Japan abdication stirs female succession debate

Concerns over future of the royal family’s hereditary male-only succession rules.

Prince Hisahito talks with his parents Prince Akishino and Princess Kiko at Ochanomizu University junior high school before attending the entrance ceremony in Tokyo, Japan April 8, 2019. Koji Sasahara
Hisahito, 12, is the son of Crown Prince Naruhito's younger brother and the last eligible male heir [File: Koji Sasahara/Reuters]

Japanese Emperor Akihito’s landmark abdication later this month has reignited concerns over the future of what is believed to be one of the world’s oldest royal families, given its hereditary male-only succession rules.

The fate of the Japanese imperial family rests on 12-year-old Hisahito, the son of Crown Prince Naruhito’s younger brother and the last eligible male heir.

Japan’s centuries-old succession would be broken if Hisahito does not have a male child as the Imperial Household Law, in place since 1947, does not allow women to ascend the Chrysanthemum Throne.

That means Naruhito’s only child, 17-year-old Princess Aiko, is not in line to inherit the throne.

While public attitudes seem to be shifting to change the succession laws to allow women to rule, the chance of concrete reform looks remote. 


According to a poll by the Yomiuri Shimbun between October and November 2018, nearly two-thirds want the law revised to allow women to be the rightful heir.

“I just wonder why Princess Aiko cannot ascend the throne,” Mizuho, a Tokyo resident in her 30s who only gave her first name, told AFP news agency.

“If it’s just because she’s a girl, then I think it’s out of place in the current era. Why don’t we allow female heirs like Queen Elizabeth in the British monarchy?”

Under the current rules, female imperial family members also lose their royal status upon marriage to a commoner, a point highlighted by the engagement of one of Akihito’s granddaughters, Princess Mako, to her college sweetheart.
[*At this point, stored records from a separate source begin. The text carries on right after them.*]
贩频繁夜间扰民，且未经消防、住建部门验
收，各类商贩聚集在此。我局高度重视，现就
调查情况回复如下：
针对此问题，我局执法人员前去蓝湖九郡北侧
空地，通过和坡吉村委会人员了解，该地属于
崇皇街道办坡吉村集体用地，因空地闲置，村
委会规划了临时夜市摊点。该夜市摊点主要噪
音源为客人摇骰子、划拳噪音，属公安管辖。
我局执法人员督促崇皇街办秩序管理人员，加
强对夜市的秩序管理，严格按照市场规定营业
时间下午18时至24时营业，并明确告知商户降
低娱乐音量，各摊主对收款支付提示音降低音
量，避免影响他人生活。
Traditionalists are vehemently opposed to any change in the law but there have been as many as eight empresses, with the last one, Gosakuramachi, on the throne about 250 years ago. 
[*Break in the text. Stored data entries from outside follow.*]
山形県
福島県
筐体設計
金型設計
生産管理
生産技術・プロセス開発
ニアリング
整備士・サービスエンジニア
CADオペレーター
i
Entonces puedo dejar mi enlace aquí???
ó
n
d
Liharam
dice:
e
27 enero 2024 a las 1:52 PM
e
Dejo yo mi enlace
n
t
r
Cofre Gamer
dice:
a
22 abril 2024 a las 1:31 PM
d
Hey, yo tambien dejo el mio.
Japan's Emperor Akihito, flanked by Empress Michiko, delivered his last New Year's address in January this year [Issei Kato/Reuters]
Japan’s Emperor Akihito, flanked by Empress Michiko, delivered his last New Year’s address in January this year [Issei Kato/Reuters]

And the imperial family, which has a myth-filled history dating back more than 2,600 years, is said to be descended from legendary sun goddess Amaterasu.

When the parliament passed a one-off rule allowing the ageing emperor to step down in 2017, it also urged the government to “swiftly study” reforms that would allow the sons of royal women to become emperor.

Tokyo has said these discussions will begin soon after May 1, when Naruhito ascends the throne.

But the government has also decided that only male royal adults will attend the main abdication ceremony, during which the new emperor will inherit the traditional regalia such as a sacred sword and jewel.

Politicians are dodging the looming issue of male-only succession because “they do not want to shoulder the responsibility,” according to Yuji Otabe, professor of Japanese history at Shizuoka University of Welfare.

“If you think about the heredity system, a woman is also of imperial blood,” he said, voicing concerns about the future of the Japanese royal line if the situation does not change. 


Another consequence of the male-only succession line is the enormous pressure to conceive boys to keep the line going.

The future emperor and empress were under huge pressure to have a boy but their only child – born in 2001 – was Princess Aiko.

The “crisis” was averted when Prince Hisahito was born in 2006 to the Crown Prince’s younger brother Akishino, meaning the male blood line could continue.

After Crown Prince Naruhito takes the throne, Akishino is next in line, followed by Hisahito.

Crown Princess Masako, a former high-flying diplomat, has struggled for years with a stress-related illness after joining the tradition-heavy household, which some have put down to the pressure of producing a male heir.

Hideto Tsuboi, professor of modern Japanese literature and history at the International Research Center for Japanese Studies, argued that Masako’s illness epitomises the difference between Japanese and British royals.

Japanese imperial family members “do not enjoy normal human rights due to too much emphasis” on the male-blood lineage succession system compared with the British monarchy, said Tsuboi.


Analyst Otabe also pointed to the “great pressure” on any woman marrying into the imperial family to bear a son.

“Who would want to marry [Hisahito]?” he asked.

Tokyo resident Mizuho called for change, saying: “I really don’t think it has to be a man.”

“As long as the person has the qualities needed to take over the throne, whether the heir is male or female doesn’t matter to me.”